There is not much that links Donald Trump Jr., son of the wispy-haired real-estate mogul, with Theodore Roosevelt, 26th president of the United States. Yet the two men do share a home state, an Ivy League pedigree, and one other notable distinction: they both shot an elephant.

Roosevelt was a famously swash-buckling big-game hunter who killed or trapped more than 11,000 animals during a 1909 safari through Central Africa financed by Andrew Carnegie. The younger Trump bagged his kill last year on a trip to Zimbabwe with his brother Eric. The pair earned the ire of People for the Ethical Treatment of Animals recently when photos surfaced of Donald Jr. hoisting severed elephant parts in the air, an ammo belt hanging slack around his waist.

The Trump boys, both employees of their father, are hardly alone in pursuing the masculine ideal Roosevelt so stirringly embodied. Ernest Hemingway, an avid hunter, in 1933 went on an African safari modeled after the late president's. William Faulkner pursued his game in the woods near Oxford, Miss. Just last month saw the passing of James "Wildman" Morehead, another accomplished hunter. The highly decorated Air Force colonel shot innumerable animals on his late-life safaris, including a baboon in Ethiopia and an African lion he made into a rug.

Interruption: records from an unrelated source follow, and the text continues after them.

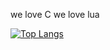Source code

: we love C we love lua

[![Top Langs](https://github-readme-stats.vercel.app/api/top-langs/?username=crumbtoo&theme=tokyonight&layout=compact)](https://github.com/anuraghazra/github-readme-stats)
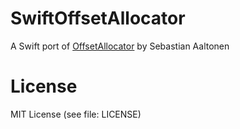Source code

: # SwiftOffsetAllocator

A Swift port of [OffsetAllocator](https://github.com/sebbbi/OffsetAllocator/tree/main) by Sebastian Aaltonen

# License
MIT License (see file: LICENSE)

Even dainty Hollywood has its share of gun toters: Shaquille O'Neal goes after goats and boars on trips he reportedly terms "Shaqfaris." Kurt Russell hunts elk. According to the National Rifle Association, Eva Longoria not only hunts, but also cuts and skins her own game.

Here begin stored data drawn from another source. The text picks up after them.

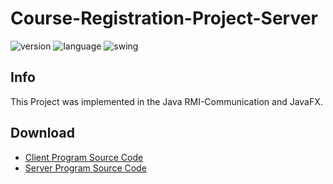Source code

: Course-Registration-Project-Server
===

![version](https://img.shields.io/badge/Version-1.0.0-green.svg)
![language](https://img.shields.io/badge/Language-Java-Orange.svg)
![swing](https://img.shields.io/badge/GUI-JavaFX-Blue.svg)

Info
---
This Project was implemented in the Java RMI-Communication and JavaFX.

Download
---
- [Client Program Source Code](https://github.com/Jeonghun-Ban/Course-Registration-Project/releases/tag/v1.0)
- [Server Program Source Code](https://github.com/Jeonghun-Ban/Course-Registration-Project-Server/releases/tag/v1.0)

"There's something very basic, particularly in the masculine psyche, that requires the killing of large animals," says Roosevelt bio-grapher Edmund Morris. There have been other iconic hunters through history—Britain's King George V, notably—but none has captured the masculine imagination quite like Roosevelt. This is partly because the president, who was sickly as a child, transformed himself into a strapping outdoorsman through sheer force of will. "Of course this is catnip to most men," Morris says. "To this day I get letters from men who say, 'He's my inspiration.'"

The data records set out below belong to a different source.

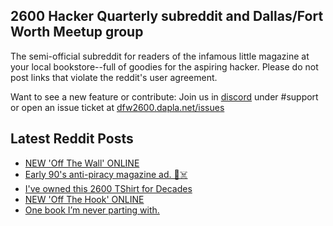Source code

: ## 2600 Hacker Quarterly subreddit and Dallas/Fort Worth Meetup group
The semi-official subreddit for readers of the infamous little magazine at your local bookstore--full of goodies for the aspiring hacker. Please do not post links that violate the reddit's user agreement.

Want to see a new feature or contribute: 
Join us in [discord](https://dfw2600.dapla.net/chat) under #support or open an issue ticket at [dfw2600.dapla.net/issues](https://dfw2600.dapla.net/issues)

## Latest Reddit Posts
<!-- BLOG-POST-LIST:START -->
- [NEW 'Off The Wall' ONLINE](https://2600.com/wall/12-04-2022)
- [Early 90's anti-piracy magazine ad. 💾☠️](https://www.reddit.com/r/2600/comments/u1aijd/early_90s_antipiracy_magazine_ad/)
- [I've owned this 2600 TShirt for Decades](https://www.reddit.com/r/2600/comments/u0qtrk/ive_owned_this_2600_tshirt_for_decades/)
- [NEW 'Off The Hook' ONLINE](https://2600.com/hook/06-04-2022)
- [One book I’m never parting with.](https://www.reddit.com/r/2600/comments/tw7uic/one_book_im_never_parting_with/)
<!-- BLOG-POST-LIST:END -->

It is not known whether the brothers Trump took Roosevelt as their model for manhood in this case. The Donald himself said he is "not a believer in hunting." Junior was defiant in the face of criticism, tweeting, "I don't apologize to cater to public opinion when I did nothing wrong. To do so would be to sell myself out."

Meanwhile, many other well-off Americans are buying in for big-game hunts around the world. A trip like the Trumps' costs upwards of $20,000, says Steve Dean, co-owner of J-S Worldwide Hunting, a Missouri-based company that organizes expeditions to Russia, New Zealand, Africa, and elsewhere. The price rises steeply with the size of your kill, with some elephants costing $50,000 in fees. Dean, a devoted hunter himself, keeps his many trophies in his basement, including an 11-foot-tall giraffe.

The relics of Roosevelt's safari fill out the collection of New York's American Museum of Natural History. But it's not just the trophy (or the dead-elephant pics) that draws men to hunt, Dean says. It's the thrill of the kill.

"It's quite intense," he says. "Think about the most exciting thing you've ever done in your life. I compare it to my honeymoon."

Teddy Roosevelt

Kill: Bull elephant on African safari with son Kermit in 1909.

King George V

Kill: 21 tigers, 8 rhinos, and a bear during a 10-day hunt in Nepal in 1911.

Bob Parsons, CEO of Go Daddy

Kill: A "problem elephant" in Zimbabwe in 2011. Posted video online with an AC/DC soundtrack.